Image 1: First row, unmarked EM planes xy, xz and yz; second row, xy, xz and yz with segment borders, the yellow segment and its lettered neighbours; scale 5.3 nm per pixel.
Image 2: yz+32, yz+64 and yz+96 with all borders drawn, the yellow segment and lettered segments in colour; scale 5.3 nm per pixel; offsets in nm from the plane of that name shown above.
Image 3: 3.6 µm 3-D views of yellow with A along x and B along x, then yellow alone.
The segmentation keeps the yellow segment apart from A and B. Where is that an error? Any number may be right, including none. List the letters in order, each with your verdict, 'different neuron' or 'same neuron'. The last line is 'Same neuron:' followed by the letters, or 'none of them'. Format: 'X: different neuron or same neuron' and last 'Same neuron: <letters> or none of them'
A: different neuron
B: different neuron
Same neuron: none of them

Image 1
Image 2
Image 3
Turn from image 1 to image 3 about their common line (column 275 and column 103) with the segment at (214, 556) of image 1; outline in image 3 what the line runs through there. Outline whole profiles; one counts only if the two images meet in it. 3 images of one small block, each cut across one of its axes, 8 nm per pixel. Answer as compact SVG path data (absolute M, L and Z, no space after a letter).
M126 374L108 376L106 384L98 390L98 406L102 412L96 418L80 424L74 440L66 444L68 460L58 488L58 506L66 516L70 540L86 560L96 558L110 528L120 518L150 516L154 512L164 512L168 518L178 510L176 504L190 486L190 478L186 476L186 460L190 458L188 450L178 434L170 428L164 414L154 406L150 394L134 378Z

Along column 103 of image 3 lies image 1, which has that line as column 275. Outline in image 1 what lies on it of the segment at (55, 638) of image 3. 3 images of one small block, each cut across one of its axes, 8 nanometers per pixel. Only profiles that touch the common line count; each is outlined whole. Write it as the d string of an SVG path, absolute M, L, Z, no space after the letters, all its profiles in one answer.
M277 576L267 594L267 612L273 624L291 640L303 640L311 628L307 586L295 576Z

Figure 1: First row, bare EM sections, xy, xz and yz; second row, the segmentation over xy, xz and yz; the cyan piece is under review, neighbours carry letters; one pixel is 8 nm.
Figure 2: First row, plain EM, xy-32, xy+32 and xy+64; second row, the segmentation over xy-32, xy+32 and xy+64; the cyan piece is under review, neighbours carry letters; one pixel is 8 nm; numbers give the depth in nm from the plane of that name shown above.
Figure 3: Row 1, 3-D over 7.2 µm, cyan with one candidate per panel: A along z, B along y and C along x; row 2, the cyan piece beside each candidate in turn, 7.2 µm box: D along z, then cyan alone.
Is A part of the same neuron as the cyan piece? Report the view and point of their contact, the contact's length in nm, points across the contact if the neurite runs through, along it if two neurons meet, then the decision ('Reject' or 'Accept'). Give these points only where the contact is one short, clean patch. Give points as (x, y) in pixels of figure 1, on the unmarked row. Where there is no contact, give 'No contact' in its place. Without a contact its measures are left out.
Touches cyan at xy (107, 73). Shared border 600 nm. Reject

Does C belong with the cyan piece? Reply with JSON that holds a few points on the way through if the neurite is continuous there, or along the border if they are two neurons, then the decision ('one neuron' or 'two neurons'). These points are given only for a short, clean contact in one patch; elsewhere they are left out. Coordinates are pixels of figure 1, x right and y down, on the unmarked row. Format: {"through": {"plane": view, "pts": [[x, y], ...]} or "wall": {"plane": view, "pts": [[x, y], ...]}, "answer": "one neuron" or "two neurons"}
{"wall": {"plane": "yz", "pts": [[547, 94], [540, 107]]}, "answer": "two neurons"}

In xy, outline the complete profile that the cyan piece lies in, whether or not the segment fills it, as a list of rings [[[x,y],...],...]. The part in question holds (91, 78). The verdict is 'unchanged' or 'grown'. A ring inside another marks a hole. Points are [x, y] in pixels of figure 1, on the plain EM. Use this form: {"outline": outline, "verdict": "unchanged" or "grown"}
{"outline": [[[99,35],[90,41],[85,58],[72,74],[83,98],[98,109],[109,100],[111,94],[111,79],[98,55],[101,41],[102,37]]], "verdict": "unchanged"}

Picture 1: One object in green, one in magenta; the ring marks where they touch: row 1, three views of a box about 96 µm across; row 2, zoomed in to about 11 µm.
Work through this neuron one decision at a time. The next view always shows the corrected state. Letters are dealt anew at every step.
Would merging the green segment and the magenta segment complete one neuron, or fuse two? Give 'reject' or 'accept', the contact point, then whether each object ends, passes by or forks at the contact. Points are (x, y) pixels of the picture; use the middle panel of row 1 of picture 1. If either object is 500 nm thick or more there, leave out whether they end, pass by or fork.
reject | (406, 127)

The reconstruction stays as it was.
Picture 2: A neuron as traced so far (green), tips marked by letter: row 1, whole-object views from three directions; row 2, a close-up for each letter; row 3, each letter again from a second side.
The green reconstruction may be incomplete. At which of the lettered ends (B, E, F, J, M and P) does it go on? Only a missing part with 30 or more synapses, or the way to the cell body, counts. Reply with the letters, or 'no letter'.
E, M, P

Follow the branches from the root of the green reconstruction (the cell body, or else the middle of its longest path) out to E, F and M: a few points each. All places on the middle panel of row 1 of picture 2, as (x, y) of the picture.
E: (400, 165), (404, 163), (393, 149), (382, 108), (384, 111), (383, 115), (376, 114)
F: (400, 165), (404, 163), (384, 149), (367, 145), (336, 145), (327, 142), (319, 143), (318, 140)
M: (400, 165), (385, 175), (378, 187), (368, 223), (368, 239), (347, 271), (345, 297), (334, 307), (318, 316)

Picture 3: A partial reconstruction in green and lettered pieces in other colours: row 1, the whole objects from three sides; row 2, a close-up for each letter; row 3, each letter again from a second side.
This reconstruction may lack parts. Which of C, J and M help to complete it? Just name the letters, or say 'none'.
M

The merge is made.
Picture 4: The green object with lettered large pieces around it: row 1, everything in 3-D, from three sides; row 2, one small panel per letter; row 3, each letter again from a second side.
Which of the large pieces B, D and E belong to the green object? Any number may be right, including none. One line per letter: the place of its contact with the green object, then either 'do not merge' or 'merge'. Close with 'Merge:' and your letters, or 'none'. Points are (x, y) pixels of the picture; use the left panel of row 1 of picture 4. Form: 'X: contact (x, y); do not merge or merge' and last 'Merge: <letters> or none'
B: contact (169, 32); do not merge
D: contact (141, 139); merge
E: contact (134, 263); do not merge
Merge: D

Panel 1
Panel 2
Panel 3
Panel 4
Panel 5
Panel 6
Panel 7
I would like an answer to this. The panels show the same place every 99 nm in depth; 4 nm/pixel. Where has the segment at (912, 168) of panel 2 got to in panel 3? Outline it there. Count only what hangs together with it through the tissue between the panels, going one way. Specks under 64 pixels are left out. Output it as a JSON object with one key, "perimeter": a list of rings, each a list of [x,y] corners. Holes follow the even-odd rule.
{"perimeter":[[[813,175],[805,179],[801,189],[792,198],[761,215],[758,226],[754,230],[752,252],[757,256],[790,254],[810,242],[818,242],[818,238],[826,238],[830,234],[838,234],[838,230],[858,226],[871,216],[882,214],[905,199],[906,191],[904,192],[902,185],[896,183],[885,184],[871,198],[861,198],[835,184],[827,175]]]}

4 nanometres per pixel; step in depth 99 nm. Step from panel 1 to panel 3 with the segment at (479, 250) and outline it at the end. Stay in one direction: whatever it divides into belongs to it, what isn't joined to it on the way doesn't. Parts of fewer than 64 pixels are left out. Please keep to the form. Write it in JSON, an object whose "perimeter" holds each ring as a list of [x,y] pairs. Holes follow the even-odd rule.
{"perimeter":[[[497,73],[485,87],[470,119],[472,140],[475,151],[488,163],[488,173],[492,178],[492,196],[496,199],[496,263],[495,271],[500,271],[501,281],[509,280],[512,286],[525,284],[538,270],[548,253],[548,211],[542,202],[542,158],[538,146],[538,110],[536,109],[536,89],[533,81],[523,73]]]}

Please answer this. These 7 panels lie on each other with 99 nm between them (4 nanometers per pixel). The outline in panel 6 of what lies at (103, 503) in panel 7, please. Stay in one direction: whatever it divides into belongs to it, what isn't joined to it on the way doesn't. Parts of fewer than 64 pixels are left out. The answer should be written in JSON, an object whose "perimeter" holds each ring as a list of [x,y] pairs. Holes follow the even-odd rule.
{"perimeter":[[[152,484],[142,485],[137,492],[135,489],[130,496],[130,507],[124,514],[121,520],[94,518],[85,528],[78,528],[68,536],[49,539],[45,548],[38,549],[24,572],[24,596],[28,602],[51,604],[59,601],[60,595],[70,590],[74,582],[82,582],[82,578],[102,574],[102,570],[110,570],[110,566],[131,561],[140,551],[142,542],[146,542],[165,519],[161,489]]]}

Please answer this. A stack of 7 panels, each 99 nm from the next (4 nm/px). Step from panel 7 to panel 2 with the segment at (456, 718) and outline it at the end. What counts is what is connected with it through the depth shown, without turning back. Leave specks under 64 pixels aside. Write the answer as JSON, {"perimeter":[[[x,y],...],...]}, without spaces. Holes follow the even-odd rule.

──────────

Which lines above contain the word "again"? Copy each one.

** Answer section **
Picture 2: A neuron as traced so far (green), tips marked by letter: row 1, whole-object views from three directions; row 2, a close-up for each letter; row 3, each letter again from a second side.
Picture 3: A partial reconstruction in green and lettered pieces in other colours: row 1, the whole objects from three sides; row 2, a close-up for each letter; row 3, each letter again from a second side.
Picture 4: The green object with lettered large pieces around it: row 1, everything in 3-D, from three sides; row 2, one small panel per letter; row 3, each letter again from a second side.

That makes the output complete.